Por Jesús
Estrada y Rubén Villalpando.
El gobernador de Chihuahua, el panista
Javier Corral Jurado, aseguró que las hermanas de Miroslava Breach Velducea
mienten, con todas las letras, ya que declararon ante un juez que él sabía de
las amenazas que recibió la corresponsal de La Jornada por parte del crimen
organizado de Chínipas, su pueblo natal, y no la protegió.
Las
hermanas de Miroslava mienten y es el Ministerio Público Federal el que debe
aclararlo, respondió cuando los reporteros le preguntaron sobre el tema.
“¡Pues
mienten! Porque… han ido en una evolución hacia lo peor. Lamento mucho la
actitud que tomaron. Lo que hemos dicho siempre, y lo sostenemos, es que la
fiscalía (estatal) ha actuado con gran profesionalismo, con gran
transparencia”, dijo
el mandatario estatal.
Lamentó la
postura de los familiares de Miroslava y comentó que ahora regresó el
oportunismo, pues en cuanto la investigación salió de la esfera del estado (y
pasó al ámbito federal) se acabaron las exigencias de justicia en Chihuahua.
También negó
que funcionarios del gobierno y del PAN fueran “mensajeros del narco”, como
aseguraron en la pasada audiencia las hermanas y testigos anónimos”.
En tanto, en
el Centro de Justicia Penal Federal de la ciudad de Chihuahua, donde se
desarrolla el tercer día del juicio oral contra Juan Carlos Moreno Ochoa, El
Larry, imputado como coautor material del homicidio de la corresponsal de La
Jornada, peritos y agentes investigadores de la Fiscalía de Chihuahua
continuaron con la presentación de pruebas técnicas reunidas en el contexto de
las pesquisas del crimen.
Allí fue
exhibida el arma calibre 38 con la que mataron a Miroslava, evidencia que fue
obtenida el 18 de abril de 2017 en el sitio donde fue asesinado Gabriel Ochoa
Cárdenas, junto con una cartulina que lo señalaba como asesino de la
periodista.
Gabriel
Ochoa murió acribillado en su domicilio de la colonia Junta de los Ríos, en la
ciudad de Chihuahua.

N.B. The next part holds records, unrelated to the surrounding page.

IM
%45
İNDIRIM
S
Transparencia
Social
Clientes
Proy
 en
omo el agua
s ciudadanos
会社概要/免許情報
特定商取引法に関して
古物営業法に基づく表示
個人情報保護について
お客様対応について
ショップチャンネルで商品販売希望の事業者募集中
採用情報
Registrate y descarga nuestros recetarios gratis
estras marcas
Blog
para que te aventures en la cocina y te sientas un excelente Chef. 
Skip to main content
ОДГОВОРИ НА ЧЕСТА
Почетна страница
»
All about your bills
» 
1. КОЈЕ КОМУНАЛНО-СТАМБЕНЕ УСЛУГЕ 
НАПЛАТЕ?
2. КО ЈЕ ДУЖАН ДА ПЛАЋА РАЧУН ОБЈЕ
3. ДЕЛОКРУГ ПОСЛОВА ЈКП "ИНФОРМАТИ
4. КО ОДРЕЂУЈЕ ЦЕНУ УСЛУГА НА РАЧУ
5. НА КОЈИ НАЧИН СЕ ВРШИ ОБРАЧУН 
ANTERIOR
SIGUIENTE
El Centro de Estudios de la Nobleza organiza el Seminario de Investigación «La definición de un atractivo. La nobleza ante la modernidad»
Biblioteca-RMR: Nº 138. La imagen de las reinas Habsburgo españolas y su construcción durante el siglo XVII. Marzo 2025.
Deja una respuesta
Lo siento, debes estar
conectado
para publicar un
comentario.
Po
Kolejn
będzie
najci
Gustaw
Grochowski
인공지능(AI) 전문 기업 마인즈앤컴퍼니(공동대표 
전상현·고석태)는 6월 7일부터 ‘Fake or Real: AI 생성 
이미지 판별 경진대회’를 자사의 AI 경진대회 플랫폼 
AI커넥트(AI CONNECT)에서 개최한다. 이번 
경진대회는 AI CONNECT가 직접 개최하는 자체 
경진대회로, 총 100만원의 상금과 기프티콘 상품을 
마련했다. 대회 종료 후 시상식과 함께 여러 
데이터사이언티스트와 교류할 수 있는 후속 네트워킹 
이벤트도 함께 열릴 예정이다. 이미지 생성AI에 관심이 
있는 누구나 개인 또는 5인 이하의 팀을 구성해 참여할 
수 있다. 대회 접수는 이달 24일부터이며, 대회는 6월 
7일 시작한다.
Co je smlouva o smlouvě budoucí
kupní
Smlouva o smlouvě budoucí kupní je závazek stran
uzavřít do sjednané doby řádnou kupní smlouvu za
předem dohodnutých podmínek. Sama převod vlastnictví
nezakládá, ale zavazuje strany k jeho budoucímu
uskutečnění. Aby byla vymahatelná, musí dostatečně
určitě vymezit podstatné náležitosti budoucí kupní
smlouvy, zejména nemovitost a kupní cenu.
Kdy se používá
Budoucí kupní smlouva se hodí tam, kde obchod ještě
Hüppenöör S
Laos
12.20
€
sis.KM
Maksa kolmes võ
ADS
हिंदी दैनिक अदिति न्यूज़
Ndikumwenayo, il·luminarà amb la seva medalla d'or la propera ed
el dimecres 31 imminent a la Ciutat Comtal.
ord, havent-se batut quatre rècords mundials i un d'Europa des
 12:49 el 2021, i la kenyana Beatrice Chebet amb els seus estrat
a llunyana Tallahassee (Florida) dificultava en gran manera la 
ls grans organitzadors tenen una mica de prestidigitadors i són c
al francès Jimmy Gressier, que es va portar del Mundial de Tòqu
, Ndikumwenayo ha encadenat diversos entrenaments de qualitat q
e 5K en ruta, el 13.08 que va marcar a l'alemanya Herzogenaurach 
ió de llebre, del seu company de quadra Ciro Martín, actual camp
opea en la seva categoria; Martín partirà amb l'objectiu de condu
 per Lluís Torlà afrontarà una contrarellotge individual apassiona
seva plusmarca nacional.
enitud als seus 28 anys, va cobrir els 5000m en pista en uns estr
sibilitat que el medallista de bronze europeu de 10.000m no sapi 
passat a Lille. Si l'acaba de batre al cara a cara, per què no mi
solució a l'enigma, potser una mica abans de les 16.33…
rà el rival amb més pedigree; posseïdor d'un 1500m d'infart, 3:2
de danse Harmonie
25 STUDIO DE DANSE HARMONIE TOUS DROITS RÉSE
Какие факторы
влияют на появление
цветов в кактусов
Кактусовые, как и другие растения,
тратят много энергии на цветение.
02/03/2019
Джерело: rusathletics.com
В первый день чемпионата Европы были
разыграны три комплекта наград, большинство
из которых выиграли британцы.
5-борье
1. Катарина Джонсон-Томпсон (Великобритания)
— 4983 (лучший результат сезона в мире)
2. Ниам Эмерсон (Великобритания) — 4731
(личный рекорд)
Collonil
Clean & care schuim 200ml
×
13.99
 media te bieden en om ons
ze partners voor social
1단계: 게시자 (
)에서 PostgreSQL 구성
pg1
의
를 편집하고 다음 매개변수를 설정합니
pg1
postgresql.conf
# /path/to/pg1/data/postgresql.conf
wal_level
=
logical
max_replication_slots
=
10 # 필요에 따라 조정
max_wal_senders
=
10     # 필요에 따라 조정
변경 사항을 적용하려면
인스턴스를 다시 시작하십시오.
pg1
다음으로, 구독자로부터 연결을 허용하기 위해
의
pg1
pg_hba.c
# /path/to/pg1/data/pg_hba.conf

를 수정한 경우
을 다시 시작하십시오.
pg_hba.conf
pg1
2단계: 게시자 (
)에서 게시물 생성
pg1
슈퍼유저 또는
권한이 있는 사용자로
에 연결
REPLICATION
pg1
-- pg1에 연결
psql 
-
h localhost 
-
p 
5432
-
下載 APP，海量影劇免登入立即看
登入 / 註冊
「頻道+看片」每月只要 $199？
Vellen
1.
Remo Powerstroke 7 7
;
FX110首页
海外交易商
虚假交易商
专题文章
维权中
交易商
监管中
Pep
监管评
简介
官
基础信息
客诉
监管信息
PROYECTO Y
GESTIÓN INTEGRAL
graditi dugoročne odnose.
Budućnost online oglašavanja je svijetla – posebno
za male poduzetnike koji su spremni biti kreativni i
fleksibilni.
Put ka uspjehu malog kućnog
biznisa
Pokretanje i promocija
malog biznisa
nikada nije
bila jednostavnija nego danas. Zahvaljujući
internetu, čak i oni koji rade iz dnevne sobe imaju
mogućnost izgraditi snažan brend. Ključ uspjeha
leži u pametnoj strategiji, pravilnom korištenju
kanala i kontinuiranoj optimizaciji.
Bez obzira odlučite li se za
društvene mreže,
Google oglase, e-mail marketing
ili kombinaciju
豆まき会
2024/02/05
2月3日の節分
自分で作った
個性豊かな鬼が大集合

Días después, la fiscalía estatal desmintió la versión de
que Gabriel Ochoa fuera el autor material, porque se comprobó que era
discapacitado, y grabaciones de cámaras de seguridad no lo ubican afuera del
domicilio de Breach Velducea el día del asesinato.
La
fiscalía determinó que Gabriel Ochoa era una víctima colateral y fue asesinado
por los verdaderos autores del crimen para distraer la indagatoria.
También
se presentaron grabaciones de nueve cámaras de seguridad con las que se
identificó el vehículo Malibú gris en el que Juan Carlos Moreno y el señalado
como tirador, Ramón Andrés Zavala Corral, vigilaron la vivienda de la
corresponsal de La Jornada y acudieron la mañana del 23 de marzo de 2017 para
quitarle la vida.
Los
abogados de Juan Carlos Moreno cuestionaron dicha evidencia por considerar que
el vehículo que aparece en las grabaciones no es el mismo, los videos pudieron
ser editados y fueron obtenidos sin seguir el debido proceso legal.
Balbina
Flores Martínez, de Reporteros sin Fronteras, consideró positivo que en los
alegatos de apertura el titular de la Fiscalía Especializada en Atención de
Delitos contra la Libertad de Expresión (Feadle), Ricardo Sánchez Pérez del
Pozo, planteara que el asesinato de la comunicadora ocurrió en un contexto de
narcogobierno en Chihuahua y que estuvo relacionado con la publicación de
reportajes sobre la infiltración del crimen organizado en la política
municipal, contexto que omitió la investigación de la fiscalía estatal.
En el juicio
oral la Feadle no sólo intentará demostrar que El Larry es culpable de
homicidio calificado, sino que buscará probar que Crispín Salazar, cabeza del
grupo delictivo Los Salazar, es el autor intelectual del asesinato de la
periodista, lo cual la Fiscalía de Chihuahua no hizo.
La Feadle presentará
ante el tribunal 59 testigos a lo largo del juicio, que se prevé dure al menos
una semana y media, mientras que la defensa sólo presentará cuatro.